* _Brief_: From the line containing "Bất kể là lớp A hay lớp D hoặc gì khác." down to the last line of the records below, restate each line word for word and leave out the rest.

[Dataset entries]
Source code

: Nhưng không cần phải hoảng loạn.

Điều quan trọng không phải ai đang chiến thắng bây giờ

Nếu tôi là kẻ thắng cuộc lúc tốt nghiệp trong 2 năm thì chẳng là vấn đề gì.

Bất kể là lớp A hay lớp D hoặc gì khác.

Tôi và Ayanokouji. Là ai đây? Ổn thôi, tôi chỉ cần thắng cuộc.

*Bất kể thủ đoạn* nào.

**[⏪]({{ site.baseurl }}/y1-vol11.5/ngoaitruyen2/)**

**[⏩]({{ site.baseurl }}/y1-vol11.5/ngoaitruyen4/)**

* _Task response_:
Bất kể là lớp A hay lớp D hoặc gì khác.

Tôi và Ayanokouji. Là ai đây? Ổn thôi, tôi chỉ cần thắng cuộc.

*Bất kể thủ đoạn* nào.

**[⏪]({{ site.baseurl }}/y1-vol11.5/ngoaitruyen2/)**

**[⏩]({{ site.baseurl }}/y1-vol11.5/ngoaitruyen4/)**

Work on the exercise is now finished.